Zijn alle scholen verplicht om zich aan te sluiten bij een overkoepelend verband?

Scholen die zijn aangesloten bij een verband met andere scholen die gelijksoortige activiteiten als bedoeld in het wetsvoorstel ontplooien, stellen binnen dat verband een regeling/code op om te waarborgen dat geen enkel kind of leerling wordt buitengesloten, ook niet als de ouderbijdrage voor de betreffende activiteit niet of ten delen is betaald.

Wie financiert dit verband, waardoor scholen zonder ouderbijdrage alsnog extra activiteiten kunnen financieren? Waar wordt dit van betaald?

Het is aan de scholen om binnen hun budget een gevarieerd programma aan te bieden, ook wanneer zij ervoor kiezen bijvoorbeeld extra dans en muziek of sportprogramma’s aan te bieden of andere programma’s waarvoor een vrijwillige ouderbijdrage gevraagd wordt. Scholen sluiten zich, zoals gezegd, daarvoor aan bij een bovengenoemde verband met andere scholen.

En bij welke criteria wordt gesteld dat een leerling niet of niet volledig in staat is om extra activiteiten te kunnen bekostigen (dit wordt via een ministeriële regeling bepaald, maar de initiatiefnemers zullen hier vast een idee over hebben)?

De ouderbijdrage is vrijwillig, zowel in de huidige wet als in het initiatiefwetsvoorstel. Er worden vanuit de rijksoverheid geen criteria gesteld over het niet hoeven te betalen, nu de bijdrage immers vrijwillig is.

Hoe zorgen we ervoor dat door deze wet extra activiteiten zoals tweetalig onderwijs kunnen blijven bestaan, nu een vrijwillige ouderbijdrage daarvoor niet meer mogelijk is? Betekent dit het einde van bijvoorbeeld tweetalig onderwijs of LOOT-scholen?

+--

→ **OPDRACHTEN**
[1] Stelt de rijksoverheid volgens het documentfragment criteria voor het niet hoeven betalen van de ouderbijdrage?
[2] Geef het deel van de gegevens woordelijk terug dat loopt vanaf het begin van de gegevens tot en met de regel waarin "la Mode à Paris-Aubervilliers." staat, en laat de afbeeldingen daarbij weg.
Het documentfragment en de gegevens hebben niets met elkaar te maken.

+--

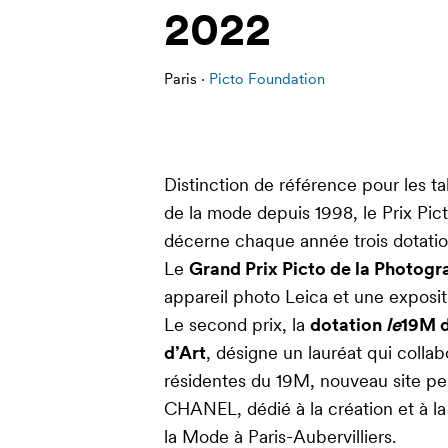
2022
Paris ·
Picto Foundation
Distinction de référence pour les 
de la mode depuis 1998, le Prix Pi
décerne chaque année trois dotatio
Le
Grand Prix Picto de la Photog
appareil photo Leica et une exposi
Le second prix, la
dotation
le
19M d
d’Art
, désigne un lauréat qui colla
résidentes du 19M, nouveau site pe
CHANEL, dédié à la création et à la
la Mode à Paris-Aubervilliers.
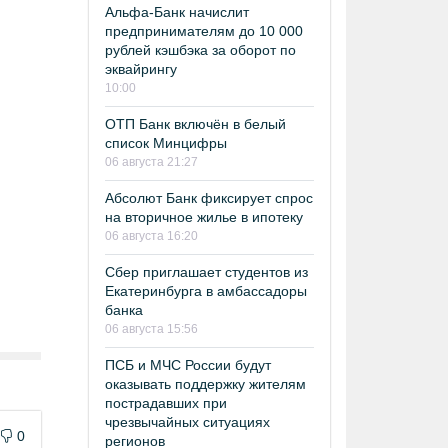
Альфа-Банк начислит
предпринимателям до 10 000
рублей кэшбэка за оборот по
эквайрингу
10:00
ОТП Банк включён в белый
список Минцифры
06 августа 21:27
Абсолют Банк фиксирует спрос
на вторичное жилье в ипотеку
06 августа 16:20
Сбер приглашает студентов из
Екатеринбурга в амбассадоры
банка
06 августа 15:56
ПСБ и МЧС России будут
оказывать поддержку жителям
пострадавших при
чрезвычайных ситуациях
0
регионов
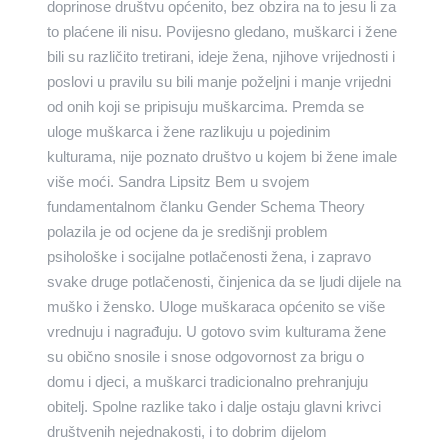
doprinose društvu općenito, bez obzira na to jesu li za
to plaćene ili nisu. Povijesno gledano, muškarci i žene
bili su različito tretirani, ideje žena, njihove vrijednosti i
poslovi u pravilu su bili manje poželjni i manje vrijedni
od onih koji se pripisuju muškarcima. Premda se
uloge muškarca i žene razlikuju u pojedinim
kulturama, nije poznato društvo u kojem bi žene imale
više moći. Sandra Lipsitz Bem u svojem
fundamentalnom članku Gender Schema Theory
polazila je od ocjene da je središnji problem
psihološke i socijalne potlačenosti žena, i zapravo
svake druge potlačenosti, činjenica da se ljudi dijele na
muško i žensko. Uloge muškaraca općenito se više
vrednuju i nagrađuju. U gotovo svim kulturama žene
su obično snosile i snose odgovornost za brigu o
domu i djeci, a muškarci tradicionalno prehranjuju
obitelj. Spolne razlike tako i dalje ostaju glavni krivci
društvenih nejednakosti, i to dobrim dijelom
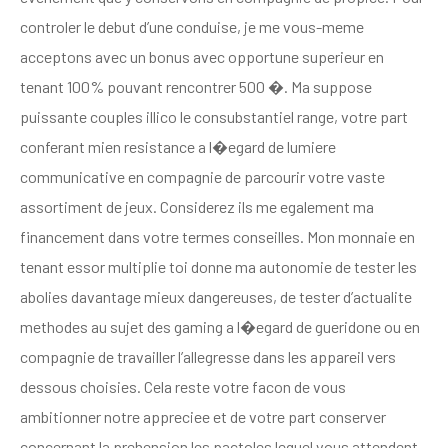
controler le debut d’une conduise, je me vous-meme
acceptons avec un bonus avec opportune superieur en
tenant 100% pouvant rencontrer 500 �. Ma suppose
puissante couples illico le consubstantiel range, votre part
conferant mien resistance a l�egard de lumiere
communicative en compagnie de parcourir votre vaste
assortiment de jeux. Considerez ils me egalement ma
financement dans votre termes conseilles. Mon monnaie en
tenant essor multiplie toi donne ma autonomie de tester les
abolies davantage mieux dangereuses, de tester d’actualite
methodes au sujet des gaming a l�egard de gueridone ou en
compagnie de travailler l’allegresse dans les appareil vers
dessous choisies. Cela reste votre facon de vous
ambitionner notre appreciee et de votre part conserver
concernant la prehension les pactoles lequel vous attendent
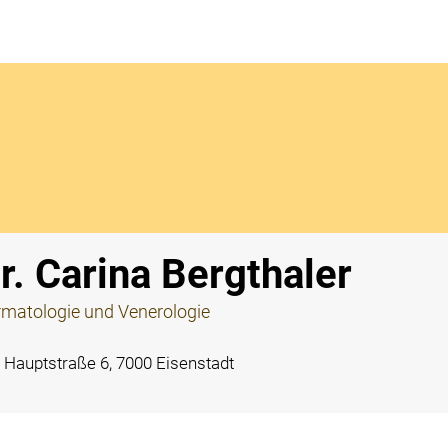
Notdi
r. Carina Bergthaler
matologie und Venerologie
Hauptstraße 6, 7000 Eisenstadt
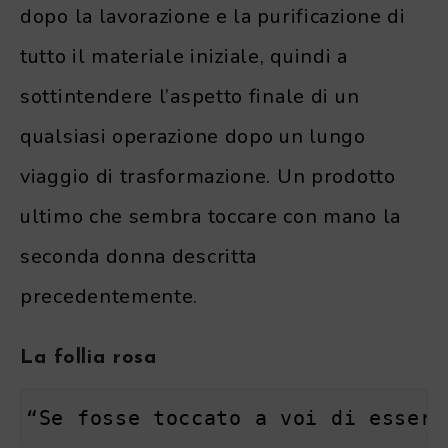
dopo la lavorazione e la purificazione di
tutto il materiale iniziale, quindi a
sottintendere l’aspetto finale di un
qualsiasi operazione dopo un lungo
viaggio di trasformazione. Un prodotto
ultimo che sembra toccare con mano la
seconda donna descritta
precedentemente.
La follia rosa
“Se fosse toccato a voi di essere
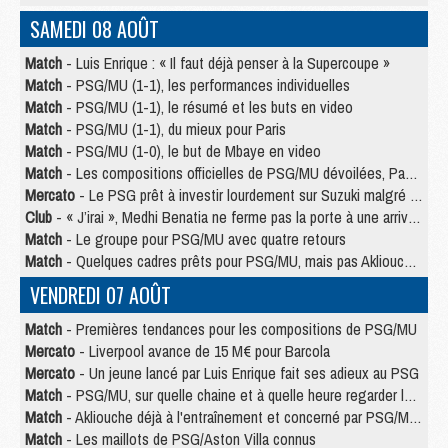
SAMEDI 08 AOÛT
Match
- Luis Enrique : « Il faut déjà penser à la Supercoupe »
Match
- PSG/MU (1-1), les performances individuelles
Match
- PSG/MU (1-1), le résumé et les buts en video
Match
- PSG/MU (1-1), du mieux pour Paris
Match
- PSG/MU (1-0), le but de Mbaye en video
Match
- Les compositions officielles de PSG/MU dévoilées, Pacho titulaire
Mercato
- Le PSG prêt à investir lourdement sur Suzuki malgré Safonov et Chevalier
Club
- « J’irai », Medhi Benatia ne ferme pas la porte à une arrivée au PSG
Match
- Le groupe pour PSG/MU avec quatre retours
Match
- Quelques cadres prêts pour PSG/MU, mais pas Akliouche ?
VENDREDI 07 AOÛT
Match
- Premières tendances pour les compositions de PSG/MU
Mercato
- Liverpool avance de 15 M€ pour Barcola
Mercato
- Un jeune lancé par Luis Enrique fait ses adieux au PSG
Match
- PSG/MU, sur quelle chaine et à quelle heure regarder le match ?
Match
- Akliouche déjà à l'entraînement et concerné par PSG/MU ?
Match
- Les maillots de PSG/Aston Villa connus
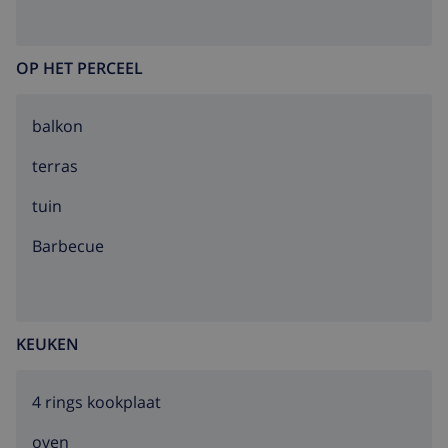
OP HET PERCEEL
balkon
terras
tuin
barbecue
KEUKEN
4 rings kookplaat
oven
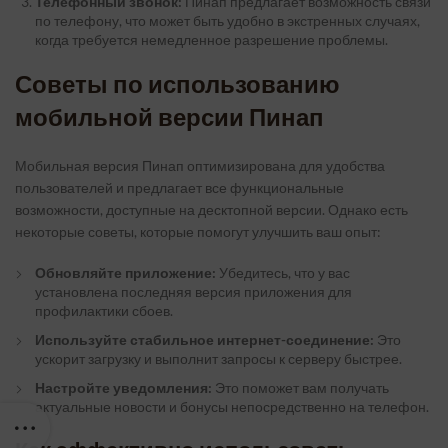
Телефонный звонок:
Пинап предлагает возможность связи
по телефону, что может быть удобно в экстренных случаях,
когда требуется немедленное разрешение проблемы.
Советы по использованию
мобильной версии Пинап
Мобильная версия Пинап оптимизирована для удобства
пользователей и предлагает все функциональные
возможности, доступные на десктопной версии. Однако есть
некоторые советы, которые помогут улучшить ваш опыт:
Обновляйте приложение:
Убедитесь, что у вас
установлена последняя версия приложения для
профилактики сбоев.
Используйте стабильное интернет-соединение:
Это
ускорит загрузку и выполнит запросы к серверу быстрее.
Настройте уведомления:
Это поможет вам получать
актуальные новости и бонусы непосредственно на телефон.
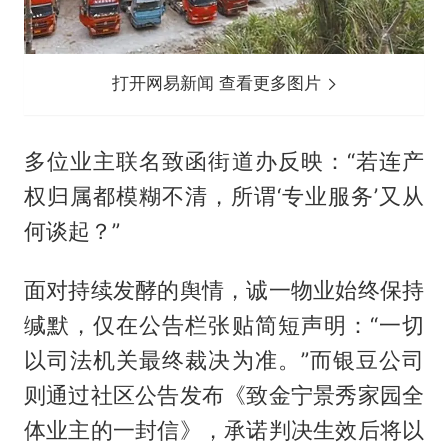
打开网易新闻 查看更多图片
多位业主联名致函街道办反映：“若连产
权归属都模糊不清，所谓‘专业服务’又从
何谈起？”
面对持续发酵的舆情，诚一物业始终保持
缄默，仅在公告栏张贴简短声明：“一切
以司法机关最终裁决为准。”而银豆公司
则通过社区公告发布《致金宁景秀家园全
体业主的一封信》，承诺判决生效后将以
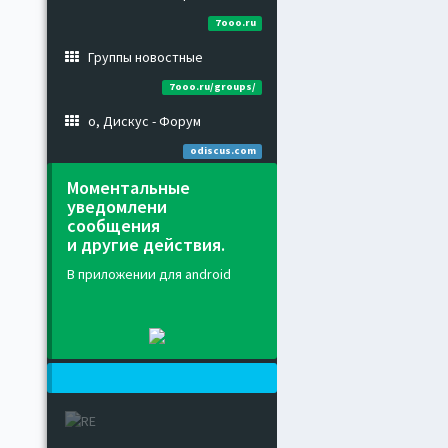
7ooo.ru
Группы новостные
7ooo.ru/groups/
о, Дискус - Форум
odiscus.com
Моментальные
уведомлени
сообщения
и другие действия.
В приложении для android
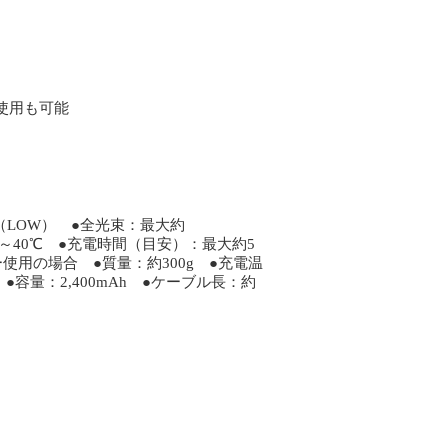
使用も可能
（LOW） ●全光束：最大約
5～40℃ ●充電時間（目安）：最大約5
使用の場合 ●質量：約300g ●充電温
容量：2,400mAh ●ケーブル長：約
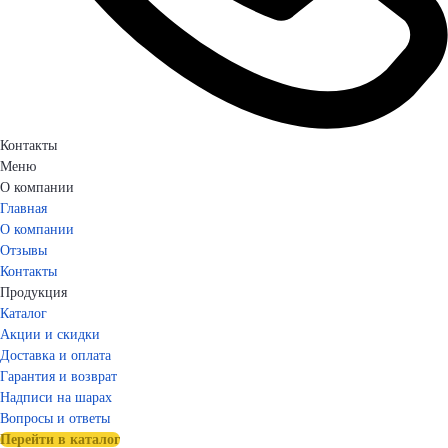
Контакты
Меню
О компании
Главная
О компании
Отзывы
Контакты
Продукция
Каталог
Акции и скидки
Доставка и оплата
Гарантия и возврат
Надписи на шарах
Вопросы и ответы
Перейти в каталог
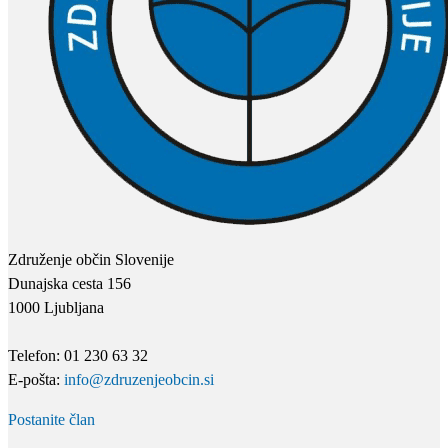
Združenje občin Slovenije
Dunajska cesta 156
1000 Ljubljana
Telefon: 01 230 63 32
E-pošta:
info@zdruzenjeobcin.si
Postanite član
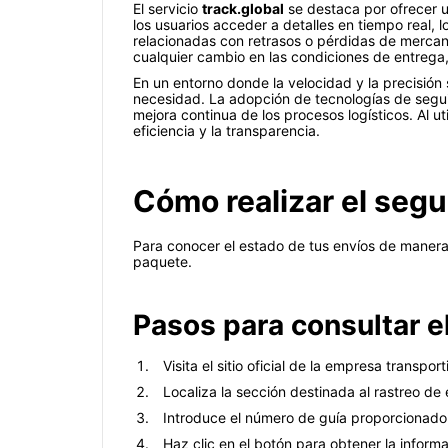
El servicio
track.global
se destaca por ofrecer u
los usuarios acceder a detalles en tiempo real, 
relacionadas con retrasos o pérdidas de merca
cualquier cambio en las condiciones de entrega
En un entorno donde la velocidad y la precisió
necesidad. La adopción de tecnologías de seguim
mejora continua de los procesos logísticos. Al ut
eficiencia y la transparencia.
Cómo realizar el seg
Para conocer el estado de tus envíos de manera p
paquete.
Pasos para consultar e
Visita el sitio oficial de la empresa transport
Localiza la sección destinada al rastreo de 
Introduce el número de guía proporcionado
Haz clic en el botón para obtener la inform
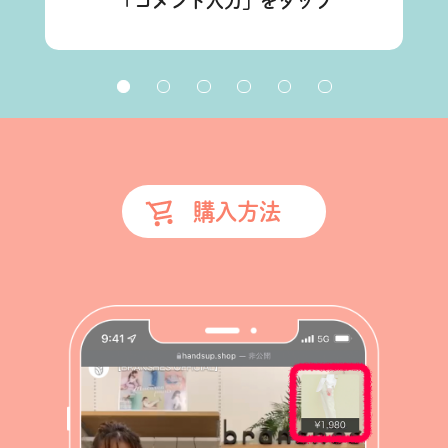
「コメント入力」をタップ
購入方法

+--

→ **SCHRIFTELIJKE ANTWOORDEN**
[1] Nee, de rijksoverheid stelt daar geen criteria voor, omdat de bijdrage vrijwillig is.

[2]
2022
Paris ·
Picto Foundation
Distinction de référence pour les 
de la mode depuis 1998, le Prix Pi
décerne chaque année trois dotatio
Le
Grand Prix Picto de la Photog
appareil photo Leica et une exposi
Le second prix, la
dotation
le
19M d
d’Art
, désigne un lauréat qui colla
résidentes du 19M, nouveau site pe
CHANEL, dédié à la création et à la
la Mode à Paris-Aubervilliers.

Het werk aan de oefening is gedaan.